Globally, glacier melt is a major contributor to sea level rise, which, along with warming ocean waters, can lead to more frequent and more intense storms.

Thompson said the mountaintop glaciers around the world contribute between a third and a half of the annual sea level rise in the Earth’s oceans.

“They are much more vulnerable to the rising temperatures because they’re small and they’re warmer – they’re closer to the melting threshold,” he said. “Ice is just a threshold system. It is perfectly happy at freezing temperatures or below, but everything changes at 32 degrees Fahrenheit.

Climate change has increased the temperature of the atmosphere, which means the air around the glacier is warmer. But it has also changed the altitude at which rain turns to snow. That means that where snow once fell on top of the glacier, helping rebuild its ice year-by-year, rain is now falling. That rainfall is the kiss of death for a glacier.

Water absorbs more energy – more heat – from the sun than snow does, so increasing the water on top of the glacier warms the glacier even more, accelerating the melting of the remaining ice.

“If you want to kill a glacier, just put water on it,” Thompson said. “The water basically becomes like a hot water drill. It goes right through the ice to the bedrock. So, when water starts to accumulate on top of the glacier, the glacier starts to melt much faster than current models predict as the models are driven by temperature changes but don’t account for the effect of water accumulating on the glacier surface.”

Once water starts streaming through crevasses in the glacier to the bedrock, it also begins to lubricate the glacier along its bottom. This eventually creates a warm pool beneath the glacier, which may cause the glacier to slide, ever-so-slowly, down the mountain to lower elevations where temperatures are warmer.

Such was the case with this glacier, the researchers learned when they first drilled in 2010. The cores they brought to the surface showed meltwater at the base of the glacier as well as at the top.

That melt can affect the information scientists are able to learn from the cores, which normally provide year-by-year data records of the climate around the glacier. As the glacier melts, those year-by-year records can become blurred.
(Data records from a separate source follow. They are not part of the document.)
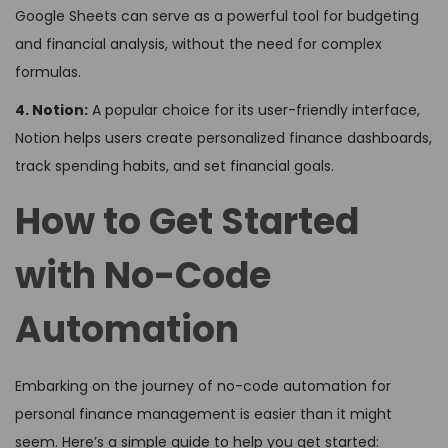
Google Sheets can serve as a powerful tool for budgeting
and financial analysis, without the need for complex
formulas.
4. Notion:
A popular choice for its user-friendly interface,
Notion helps users create personalized finance dashboards,
track spending habits, and set financial goals.
How to Get Started
with No-Code
Automation
Embarking on the journey of no-code automation for
personal finance management is easier than it might
seem. Here’s a simple guide to help you get started: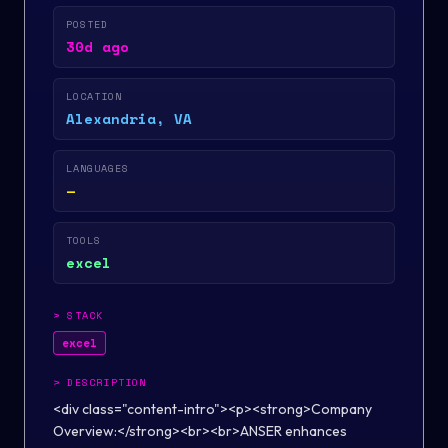
POSTED
30d ago
LOCATION
Alexandria, VA
LANGUAGES
—
TOOLS
excel
>
STACK
excel
>
DESCRIPTION
<div class="content-intro"><p><strong>Company
Overview:</strong><br><br>ANSER enhances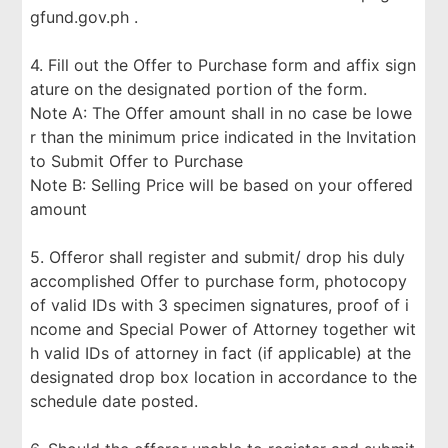
gfund.gov.ph .
4. Fill out the Offer to Purchase form and affix sign
ature on the designated portion of the form.
Note A: The Offer amount shall in no case be lowe
r than the minimum price indicated in the Invitation
to Submit Offer to Purchase
Note B: Selling Price will be based on your offered
amount
5. Offeror shall register and submit/ drop his duly
accomplished Offer to purchase form, photocopy
of valid IDs with 3 specimen signatures, proof of i
ncome and Special Power of Attorney together wit
h valid IDs of attorney in fact (if applicable) at the
designated drop box location in accordance to the
schedule date posted.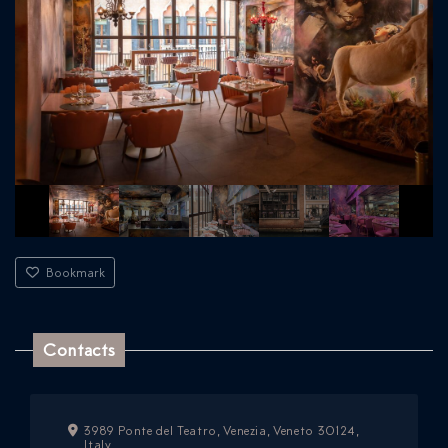
Bookmark
Contacts
3989 Ponte del Teatro, Venezia, Veneto 30124,
Italy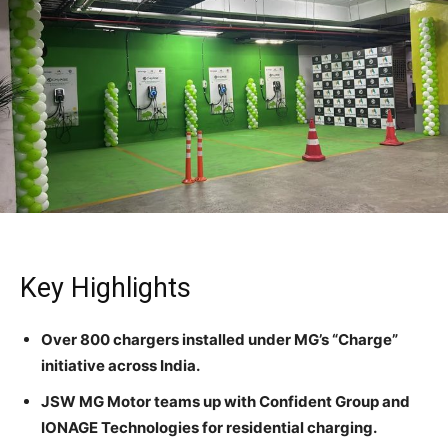
Key Highlights
Over 800 chargers installed under MG’s “Charge”
initiative across India.
JSW MG Motor teams up with Confident Group and
IONAGE Technologies for residential charging.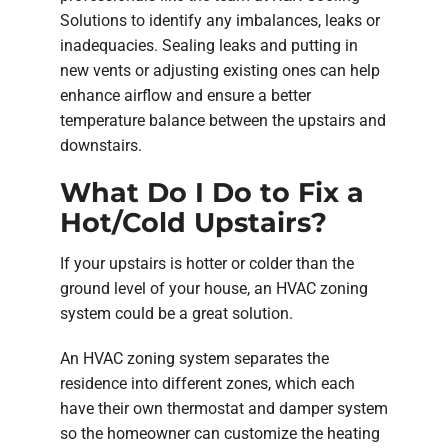
Solutions to identify any imbalances, leaks or
inadequacies. Sealing leaks and putting in
new vents or adjusting existing ones can help
enhance airflow and ensure a better
temperature balance between the upstairs and
downstairs.
What Do I Do to Fix a
Hot/Cold Upstairs?
If your upstairs is hotter or colder than the
ground level of your house, an HVAC zoning
system could be a great solution.
An HVAC zoning system separates the
residence into different zones, which each
have their own thermostat and damper system
so the homeowner can customize the heating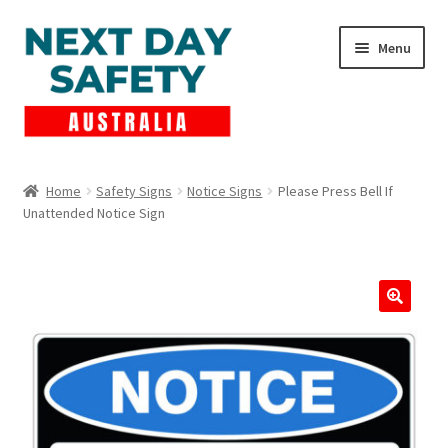
Skip
Skip
Menu
to
to
navigation
content
Expand
Products
child
Home
Safety Signs
Notice Signs
Please Press Bell If
menu
Unattended Notice Sign
Lockout Tagout
Cart
Checkout
Expand
Contact Us
child
menu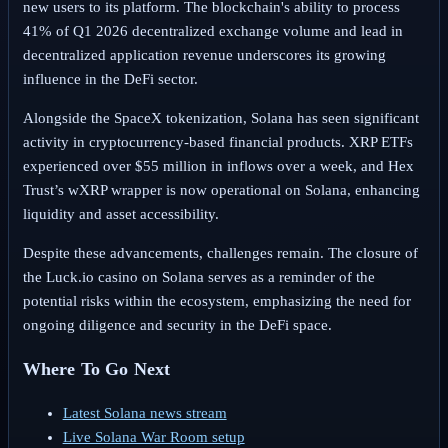
new users to its platform. The blockchain's ability to process
41% of Q1 2026 decentralized exchange volume and lead in
decentralized application revenue underscores its growing
influence in the DeFi sector.
Alongside the SpaceX tokenization, Solana has seen significant
activity in cryptocurrency-based financial products. XRP ETFs
experienced over $55 million in inflows over a week, and Hex
Trust’s wXRP wrapper is now operational on Solana, enhancing
liquidity and asset accessibility.
Despite these advancements, challenges remain. The closure of
the Luck.io casino on Solana serves as a reminder of the
potential risks within the ecosystem, emphasizing the need for
ongoing diligence and security in the DeFi space.
Where To Go Next
Latest Solana news stream
Live Solana War Room setup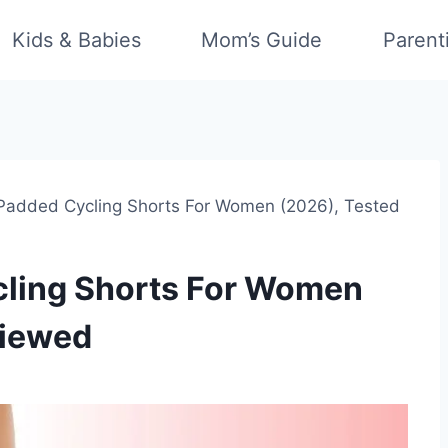
Kids & Babies
Mom’s Guide
Parent
 Padded Cycling Shorts For Women (2026), Tested
cling Shorts For Women
viewed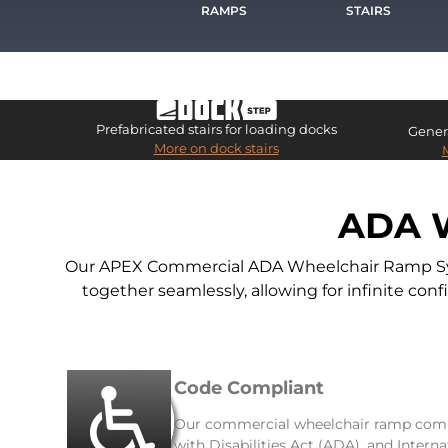
RAMPS
STAIRS
Prefabricated stairs for loading docks
Genera
More on dock stairs
ADA 
Our APEX Commercial ADA Wheelchair Ramp Syste
together seamlessly, allowing for infinite co
Code Compliant
Our commercial wheelchair ramp comp
with Disabilities Act (ADA), and Intern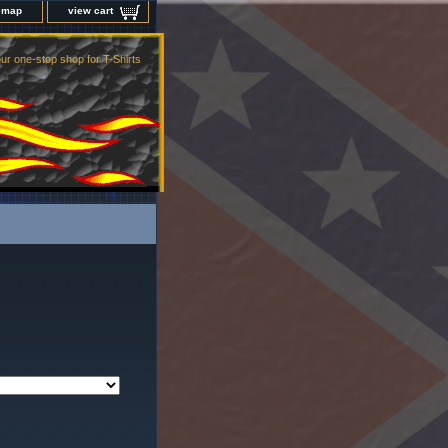
e map
view cart
ur one-stop shop for T-Shirts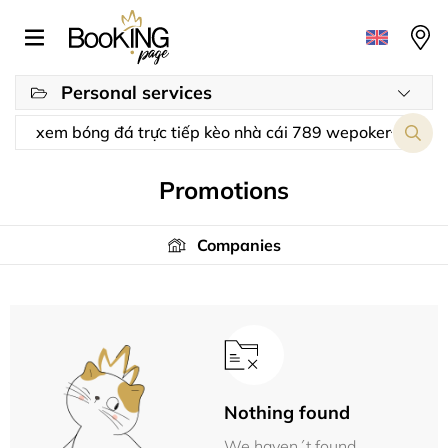
Personal services
Promotions
Companies
Nothing found
We haven´t found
In this case, however, the cores still showed evidence of El Niño events throughout the ice cores’ history. Because so much of the glacier has melted, the cores hold data for only the last 50 years, despite the fact that these glaciers have likely occupied these mountaintops for the last 5,000 or so years.

The glacier’s disappearance is a cultural loss, too, Thompson said: The indigenous people who live around the mountain worship it.

“The ridges and the valleys are the arms and legs of their god, and the glacier is the head,” he said.

When the team drilled in 2010, some of the elders of the indigenous communities protested: “In their words, they thought we were ‘drilling into the skull of their god to steal the god’s memories,’” Thompson said. “I told them that was exactly what we were doing. We needed to preserve those memories because the glacier was going to melt.”

That started a debate throughout the indigenous community, weighing whether the team should be allowed to continue its research mission to learn the history contained within the ice, or was it more important that the glacier remain undisturbed? Thompson said the elders of the community were strongly in favor of kicking the research team out while the younger people, he said, wanted the mission to continue. In this case, the younger people won.

“It was the young people who were saying, ‘Have you not seen what’s happening?’” Thompson said.

Other Ohio State researchers on this study are Ellen Mosley-Thompson, Mary E. Davis, Ping-Nan Lin, Julien P. Nicolas, John F. Bolzan, Paolo Gabrielli, Victor Zagorodnov, and Bryan G. Mark. This work was funded in part by the National Science Foundation.